*TEXT SHOWN:*
▬▬▬

Ask HN: How to learn Engineering, Electronics, or prototyping a big project? - willpower102

I've read just a couple threads like this but I'm wanting to expand beyond them a bit. I know the books people recommend, I have my physics and calc fundamentals, I know limited basic components, I solder well, and I have done a few Arduino projects with display out.<p>But say I had a huge project I wanted to prototype: a new type of e-reader, automated kitchen, a robotic steering helper on a car (or gokart), or a mini-segway, all of which integrate with a mobile...<p>Besides reading academic circuits and engineering books what would be the next step for me to work towards a bigger project like that?<p>How do I learn what chips to select, how they work together, and how to start planning the circuit design?
======
lien
What do you want to build? It seems like you want to work with embedded
systems. So there are two design considerations: wireless or non-wireless.
dummy non-wireless things are that interesting, so i guess you're going to
want to design a wireless device.

▬▬▬

*TASK A:*
Return the stretch of the forum thread from "I've read just" through "wireless or non-wireless.".

*SUPPLIED MATERIAL:*
▬▬▬

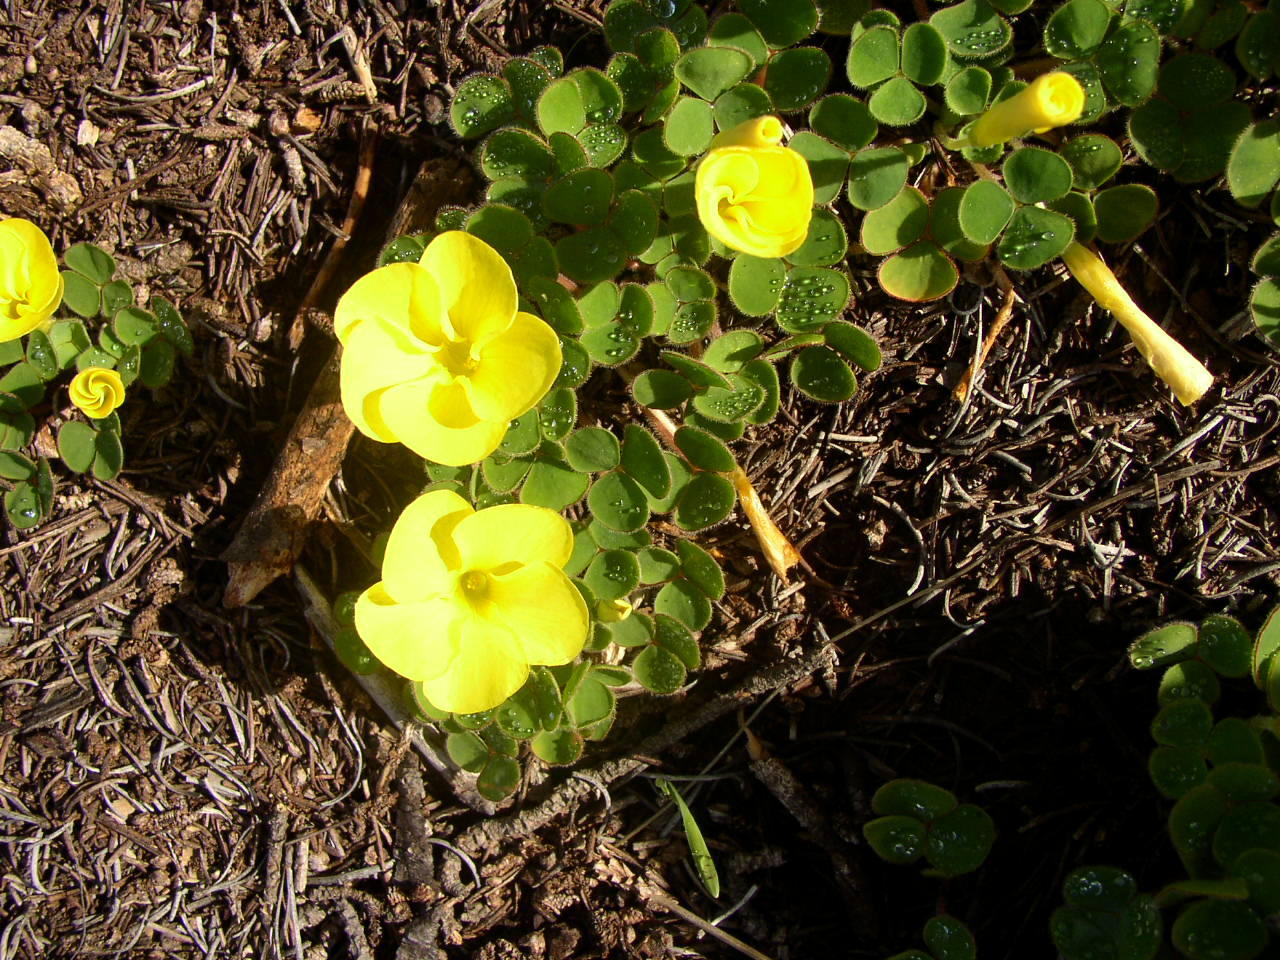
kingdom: Plantae
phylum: Tracheophyta
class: Magnoliopsida
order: Oxalidales
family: Oxalidaceae
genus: Oxalis
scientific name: Oxalis luteola
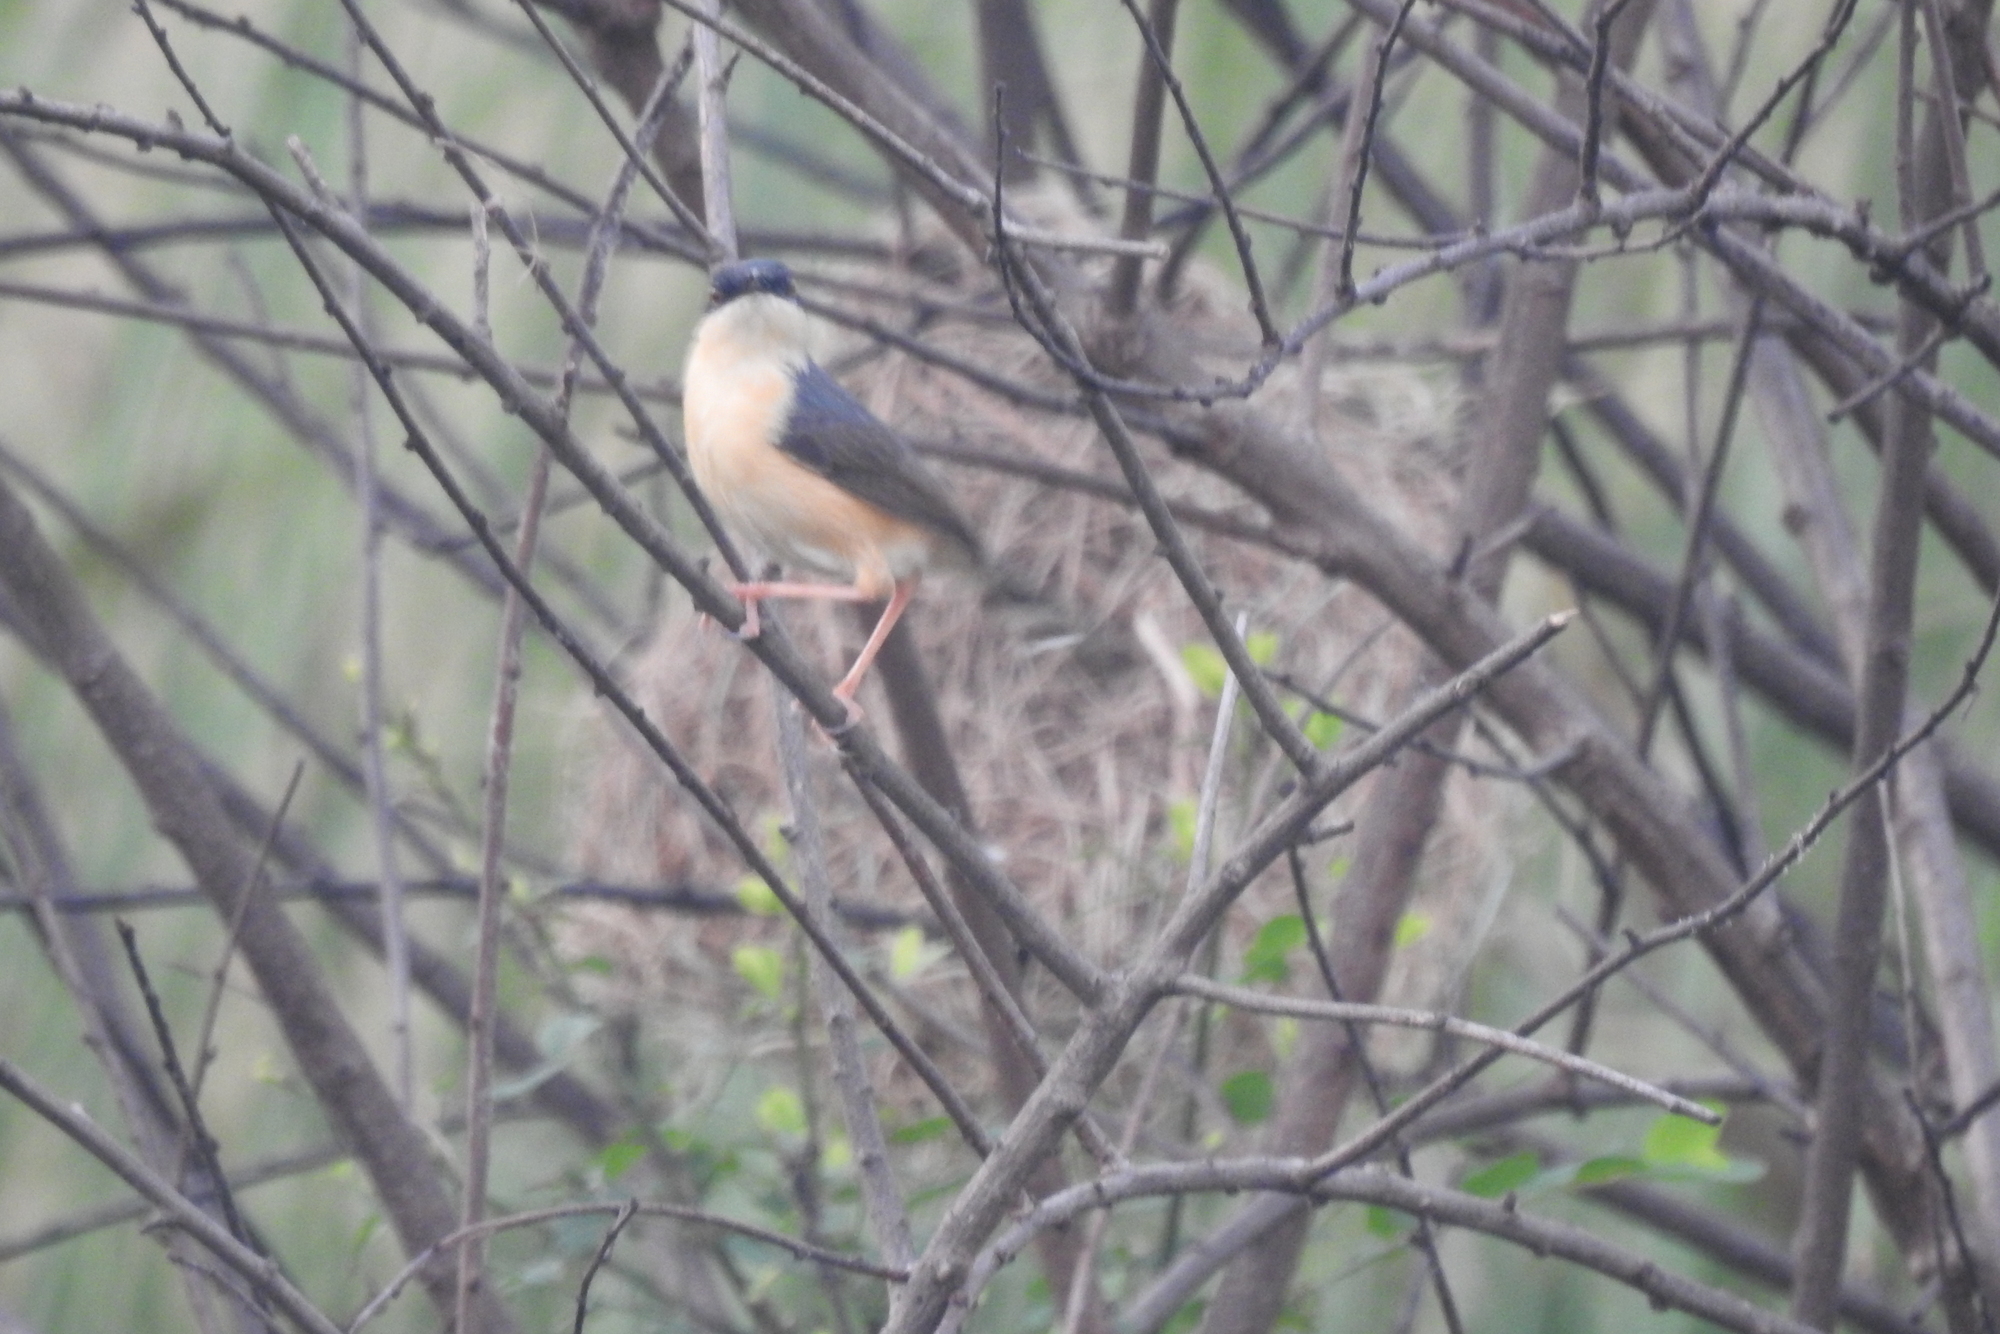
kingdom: Animalia
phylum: Chordata
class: Aves
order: Passeriformes
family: Cisticolidae
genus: Prinia
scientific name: Prinia socialis
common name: Ashy prinia
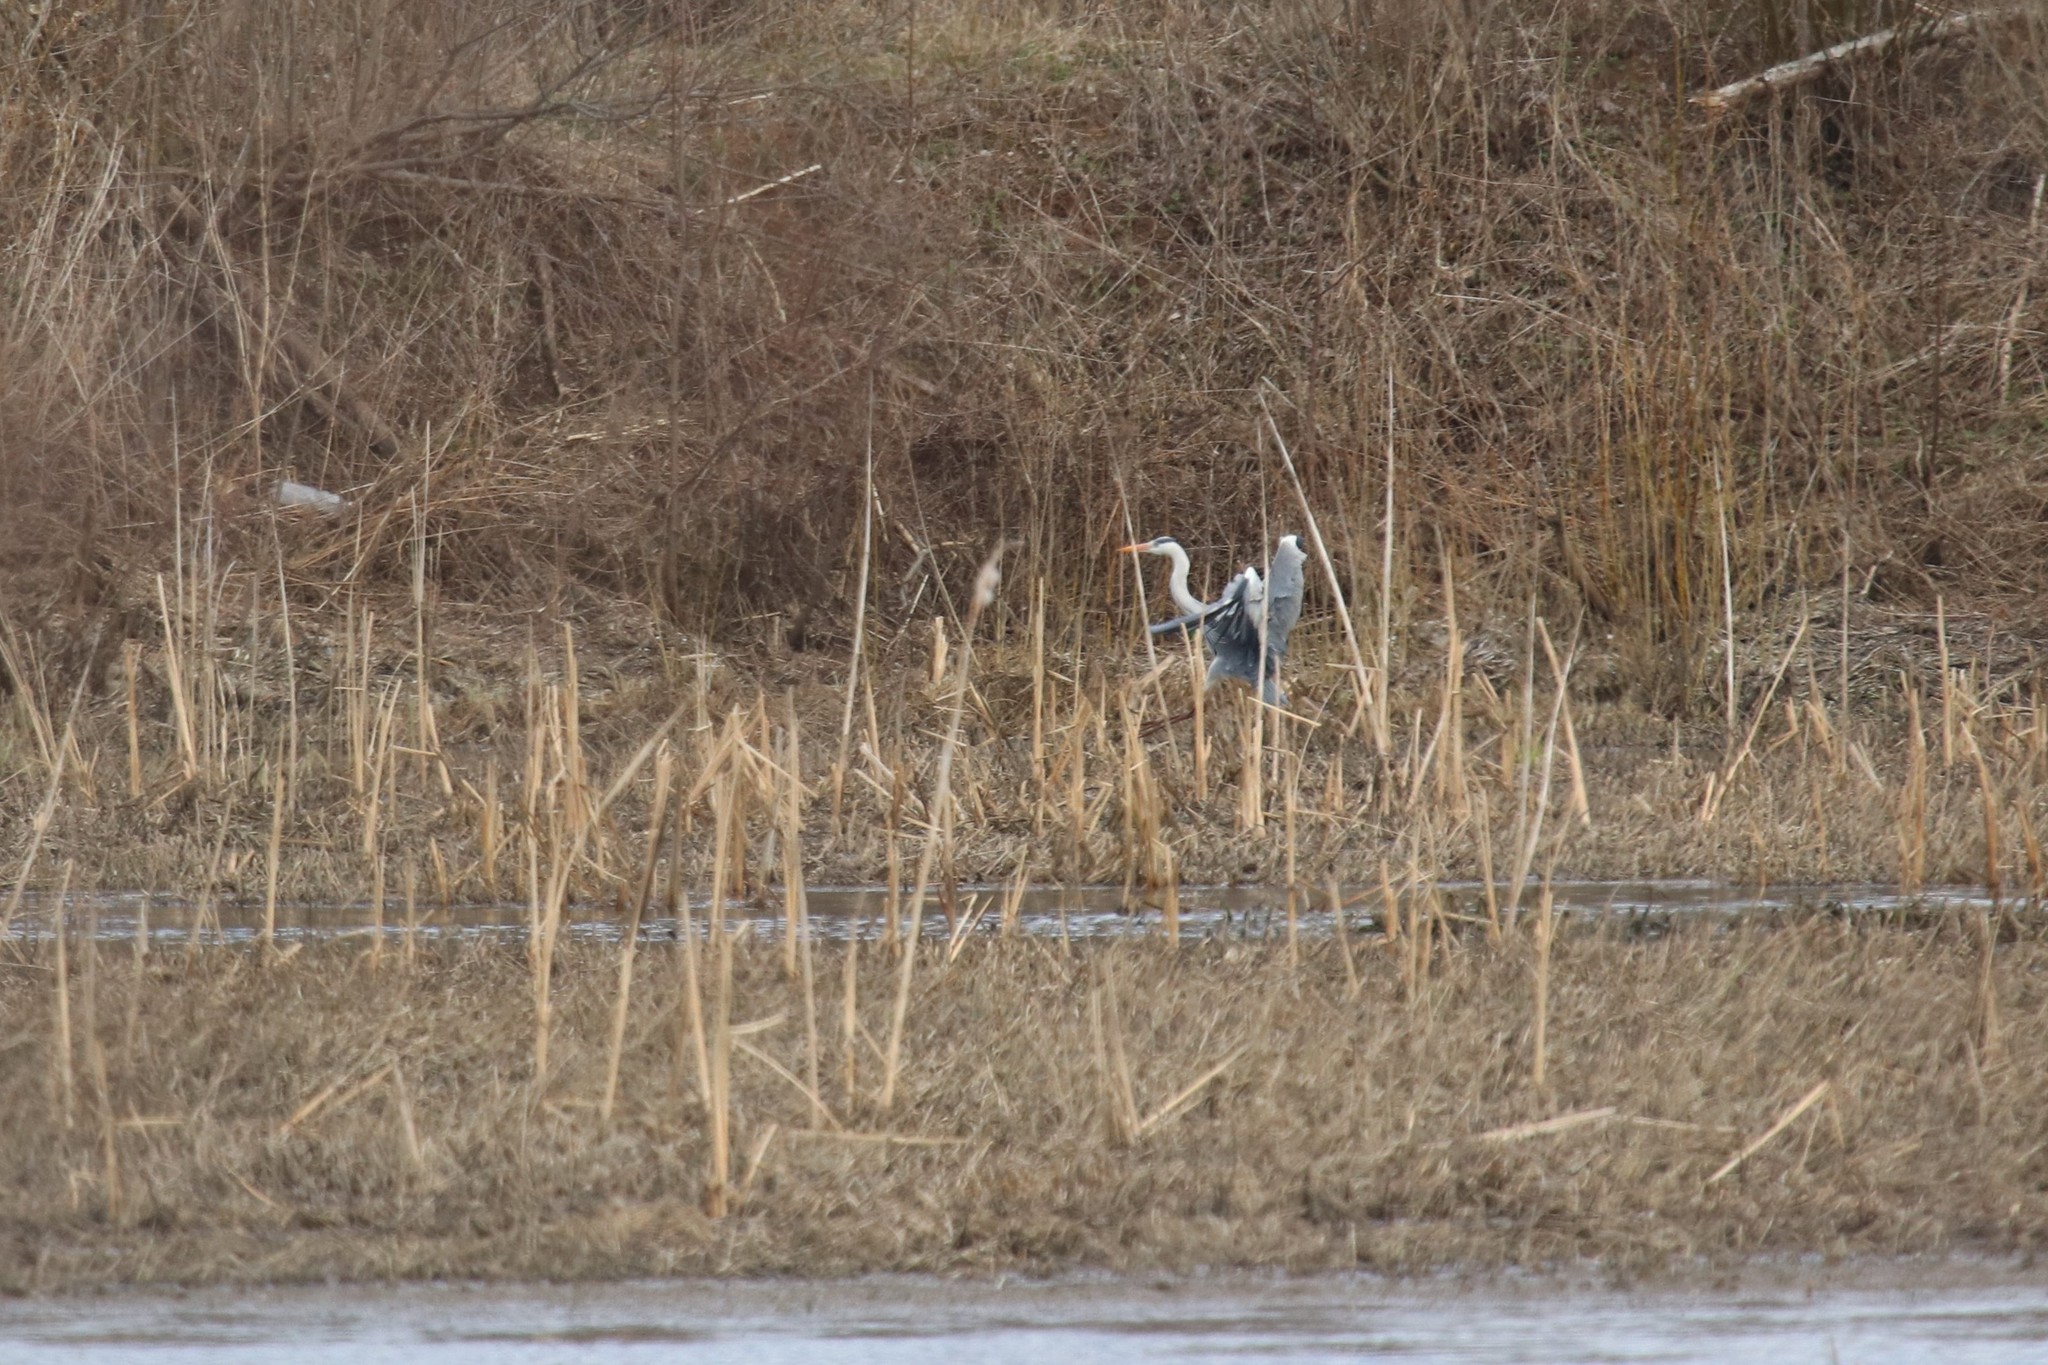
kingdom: Animalia
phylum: Chordata
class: Aves
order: Pelecaniformes
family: Ardeidae
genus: Ardea
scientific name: Ardea cinerea
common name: Grey heron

▬▬▬

*TASK B:*
Swap "common name" for "vernacular name" in the stretch of the listing from the line containing "scientific name: Prinia socialis" through the end of the listing. Give back only those lines, leaving out the pictures.

*REPLY A:*
I've read just a couple threads like this but I'm wanting to expand beyond them a bit. I know the books people recommend, I have my physics and calc fundamentals, I know limited basic components, I solder well, and I have done a few Arduino projects with display out.<p>But say I had a huge project I wanted to prototype: a new type of e-reader, automated kitchen, a robotic steering helper on a car (or gokart), or a mini-segway, all of which integrate with a mobile...<p>Besides reading academic circuits and engineering books what would be the next step for me to work towards a bigger project like that?<p>How do I learn what chips to select, how they work together, and how to start planning the circuit design?
======
lien
What do you want to build? It seems like you want to work with embedded
systems. So there are two design considerations: wireless or non-wireless.

*REPLY B:*
scientific name: Prinia socialis
vernacular name: Ashy prinia
kingdom: Animalia
phylum: Chordata
class: Aves
order: Pelecaniformes
family: Ardeidae
genus: Ardea
scientific name: Ardea cinerea
vernacular name: Grey heron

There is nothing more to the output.